Celui qui est actuellement associé au bureau montréalais du cabinet d'avocats McCarthy Tétrault s'est toutefois gardé de dire s'il croyait que le gouvernement Trudeau, par son hésitation, cherchait une raison pour ne pas investir dans le constructeur d'avions et de trains.

«C'est un gouvernement qui est nouveau, a-t-il observé. On n'a pas le sentiment que les gens sont de mauvaise foi, mais les délais sont longs. C'est difficile à expliquer.»

Selon M. Charest, Bombardier aurait reçu une réponse positive ou négative depuis longtemps si la multinationale se trouvait dans un pays qui appuie largement son industrie aéronautique, comme la France.

Les actions à droit de vote multiple, qui permettent à la famille Beaudoin-Bombardier de contrôler 53,23 % des droits de vote, figureraient parmi les points de désaccord entre Bombardier et le fédéral et auraient incité, selon divers médias, la multinationale à rejeter la première proposition d'aide présentée par Ottawa.

Sur la question du contrôle de l'entreprise, M. Charest ne croit pas qu'il y a matière à changer quoi que ce soit et estime que les héritiers de Joseph-Armand Bombardier ont prouvé leur attachement à leurs racines dans le passé, en prenant des décisions «canadiennes».

«Bombardier avait le choix de faire l'assemblage de la C Series dans l'État du Nouveau-Mexique ou au Québec, s'est-il rappelé. On connaissait les chiffres. Même si l'offre du Nouveau-Mexique était plus alléchante financièrement, l'entreprise a choisi la province parce que ses racines se trouvent ici.»

Compte tenu de l'importance du secteur aéronautique au pays - qui représente 180 000 emplois et une activité économique de 29 milliards $ - M. Charest croit qu'il est temps pour le gouvernement Trudeau d'emboîter le pas à l'État québécois, qui a injecté 1 milliard $ US dans la C Series en échange d'une participation de 49,5 % dans le programme.

Que ce soit pour des entreprises comme Pratt & Whitney, CAE ou Héroux-Devtek, tous les coups de pouce financiers ont été «profitables et rentables» pour le gouvernement québécois, affirme-t-il.

«Si nous n'avions pas cette industrie au Canada, nous serions en train de nous battre pour attirer ces entreprises chez nous», a ajouté M. Charest.

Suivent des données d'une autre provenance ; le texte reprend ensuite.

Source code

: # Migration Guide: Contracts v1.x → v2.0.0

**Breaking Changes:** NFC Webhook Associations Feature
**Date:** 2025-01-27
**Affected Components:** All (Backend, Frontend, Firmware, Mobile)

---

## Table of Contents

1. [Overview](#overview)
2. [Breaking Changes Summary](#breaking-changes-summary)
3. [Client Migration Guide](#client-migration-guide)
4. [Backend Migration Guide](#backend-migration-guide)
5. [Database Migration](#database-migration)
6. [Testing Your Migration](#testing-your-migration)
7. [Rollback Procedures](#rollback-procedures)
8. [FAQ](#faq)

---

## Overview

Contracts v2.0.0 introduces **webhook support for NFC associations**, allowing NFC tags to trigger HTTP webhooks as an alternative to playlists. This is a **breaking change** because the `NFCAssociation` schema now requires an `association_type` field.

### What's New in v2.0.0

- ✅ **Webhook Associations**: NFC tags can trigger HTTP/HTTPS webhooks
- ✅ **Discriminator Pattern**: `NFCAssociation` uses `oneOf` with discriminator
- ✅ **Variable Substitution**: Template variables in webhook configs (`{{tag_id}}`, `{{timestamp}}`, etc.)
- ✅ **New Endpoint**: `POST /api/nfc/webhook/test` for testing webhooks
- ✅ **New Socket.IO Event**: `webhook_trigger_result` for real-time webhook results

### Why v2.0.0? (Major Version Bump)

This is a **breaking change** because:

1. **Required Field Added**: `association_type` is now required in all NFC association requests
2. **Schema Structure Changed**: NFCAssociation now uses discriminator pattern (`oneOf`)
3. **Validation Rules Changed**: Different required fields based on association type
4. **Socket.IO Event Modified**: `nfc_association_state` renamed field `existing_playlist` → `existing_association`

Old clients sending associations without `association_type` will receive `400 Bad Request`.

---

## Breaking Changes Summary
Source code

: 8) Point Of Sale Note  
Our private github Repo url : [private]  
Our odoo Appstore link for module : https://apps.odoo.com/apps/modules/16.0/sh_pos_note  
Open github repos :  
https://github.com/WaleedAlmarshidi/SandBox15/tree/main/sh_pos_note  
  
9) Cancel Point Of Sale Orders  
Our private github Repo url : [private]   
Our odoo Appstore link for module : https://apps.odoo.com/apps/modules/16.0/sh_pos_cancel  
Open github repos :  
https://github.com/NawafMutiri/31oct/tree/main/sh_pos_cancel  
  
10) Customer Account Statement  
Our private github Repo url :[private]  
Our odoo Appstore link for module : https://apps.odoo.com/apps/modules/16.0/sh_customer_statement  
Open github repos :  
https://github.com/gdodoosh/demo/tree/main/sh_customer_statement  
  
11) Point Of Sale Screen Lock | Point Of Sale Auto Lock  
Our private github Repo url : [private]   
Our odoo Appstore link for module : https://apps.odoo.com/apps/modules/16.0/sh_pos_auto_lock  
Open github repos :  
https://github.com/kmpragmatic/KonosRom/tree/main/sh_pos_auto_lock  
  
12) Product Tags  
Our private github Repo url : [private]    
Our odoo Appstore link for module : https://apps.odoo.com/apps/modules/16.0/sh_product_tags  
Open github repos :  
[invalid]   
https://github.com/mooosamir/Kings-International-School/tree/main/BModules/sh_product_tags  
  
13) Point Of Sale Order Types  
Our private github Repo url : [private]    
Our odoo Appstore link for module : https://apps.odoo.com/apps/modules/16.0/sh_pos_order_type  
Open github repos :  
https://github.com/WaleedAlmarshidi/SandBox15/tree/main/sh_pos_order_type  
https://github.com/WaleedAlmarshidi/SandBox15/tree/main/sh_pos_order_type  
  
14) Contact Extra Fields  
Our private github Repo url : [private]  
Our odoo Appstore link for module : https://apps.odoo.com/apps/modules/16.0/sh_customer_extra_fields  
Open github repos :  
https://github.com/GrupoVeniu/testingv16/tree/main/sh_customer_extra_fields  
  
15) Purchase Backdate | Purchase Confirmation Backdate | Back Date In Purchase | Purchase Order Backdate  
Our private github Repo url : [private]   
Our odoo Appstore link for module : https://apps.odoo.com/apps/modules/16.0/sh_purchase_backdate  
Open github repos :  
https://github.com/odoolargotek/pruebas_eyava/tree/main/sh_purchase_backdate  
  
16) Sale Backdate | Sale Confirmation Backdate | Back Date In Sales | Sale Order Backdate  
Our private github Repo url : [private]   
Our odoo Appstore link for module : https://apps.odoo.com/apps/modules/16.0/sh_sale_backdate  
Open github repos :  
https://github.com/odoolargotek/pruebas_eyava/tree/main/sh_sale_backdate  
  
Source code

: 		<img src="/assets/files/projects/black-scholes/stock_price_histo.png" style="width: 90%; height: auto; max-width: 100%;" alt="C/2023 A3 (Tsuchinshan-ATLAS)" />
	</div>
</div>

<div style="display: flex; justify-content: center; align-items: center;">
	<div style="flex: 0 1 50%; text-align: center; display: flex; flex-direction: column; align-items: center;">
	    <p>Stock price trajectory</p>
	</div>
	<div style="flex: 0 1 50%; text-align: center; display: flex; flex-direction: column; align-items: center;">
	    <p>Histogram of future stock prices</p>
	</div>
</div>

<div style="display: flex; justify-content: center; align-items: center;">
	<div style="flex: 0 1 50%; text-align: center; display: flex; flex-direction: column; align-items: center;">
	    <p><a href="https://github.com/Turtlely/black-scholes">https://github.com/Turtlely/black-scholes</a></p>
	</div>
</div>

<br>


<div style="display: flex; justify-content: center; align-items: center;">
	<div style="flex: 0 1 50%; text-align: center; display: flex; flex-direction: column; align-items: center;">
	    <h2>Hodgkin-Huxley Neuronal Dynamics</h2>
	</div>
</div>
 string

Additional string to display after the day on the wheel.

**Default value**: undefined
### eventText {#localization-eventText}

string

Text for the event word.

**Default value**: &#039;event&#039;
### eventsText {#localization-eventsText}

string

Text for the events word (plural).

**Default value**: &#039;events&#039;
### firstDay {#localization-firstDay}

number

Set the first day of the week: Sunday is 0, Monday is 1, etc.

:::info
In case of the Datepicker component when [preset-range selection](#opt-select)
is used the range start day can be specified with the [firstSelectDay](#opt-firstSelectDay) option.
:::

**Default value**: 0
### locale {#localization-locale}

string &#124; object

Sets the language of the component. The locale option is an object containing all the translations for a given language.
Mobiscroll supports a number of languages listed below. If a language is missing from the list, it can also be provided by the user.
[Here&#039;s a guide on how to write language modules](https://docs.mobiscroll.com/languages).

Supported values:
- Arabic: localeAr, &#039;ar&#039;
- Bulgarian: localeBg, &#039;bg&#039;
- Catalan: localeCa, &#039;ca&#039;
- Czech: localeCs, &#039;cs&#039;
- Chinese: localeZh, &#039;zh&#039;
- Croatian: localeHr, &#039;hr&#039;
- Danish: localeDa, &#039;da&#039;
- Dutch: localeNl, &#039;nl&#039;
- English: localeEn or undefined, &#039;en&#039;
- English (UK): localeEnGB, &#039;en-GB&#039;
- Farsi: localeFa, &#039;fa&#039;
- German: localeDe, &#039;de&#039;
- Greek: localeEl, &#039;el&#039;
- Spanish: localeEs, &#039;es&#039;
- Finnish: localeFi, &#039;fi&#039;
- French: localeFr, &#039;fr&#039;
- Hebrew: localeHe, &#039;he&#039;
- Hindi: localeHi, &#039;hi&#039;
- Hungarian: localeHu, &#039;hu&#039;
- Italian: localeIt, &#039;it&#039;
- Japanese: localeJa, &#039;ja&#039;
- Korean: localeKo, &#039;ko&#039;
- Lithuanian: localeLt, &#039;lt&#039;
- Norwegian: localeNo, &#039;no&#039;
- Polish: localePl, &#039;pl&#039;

Celui-ci est bien conscient des importants retards et dépassements de coûts ayant marqué le programme de la C Series, mais a minimisé la situation en affirmant que cela n'était pas inhabituel pour un projet d'une telle ampleur comportant autant de risques.

Pour ces raisons, M. Charest se formalise peu des critiques formulées par le secteur financier torontois à l'égard de Bombardier.

«Sur Bay Street, je le sais, c'est un peu à la mode de critiquer l'entreprise, comme c'était le cas pour critiquer le Québec de ne pas vouloir jouer le jeu et faire partie du projet de commission pancanadienne des valeurs mobilières», a-t-il analysé.

Par ailleurs, l'ex-premier ministre ne s'inquiète pas du fait que l'entente entre Bombardier et le gouvernement Couillard ne soit pas encore finalisée, ce qui retarde le premier versement de 500 millions $ US à l'entreprise que doit faire le Québec.

À l'Assemblée nationale, le son de cloche a toutefois été différent mardi du côté du Parti québécois (PQ) et de la Coalition avenir Québec (CAQ), qui ont reproché au premier ministre Philippe Couillard son incapacité à faire progresser le dossier.

Les deux partis d'opposition ont exhorté M. Couillard à profiter de la situation pour exiger des garanties d'emplois au Québec de la part de l'entreprise ainsi que de se montrer plus combatif auprès du gouvernement Trudeau pour l'inciter à délier les cordons de la bourse auprès de Bombardier.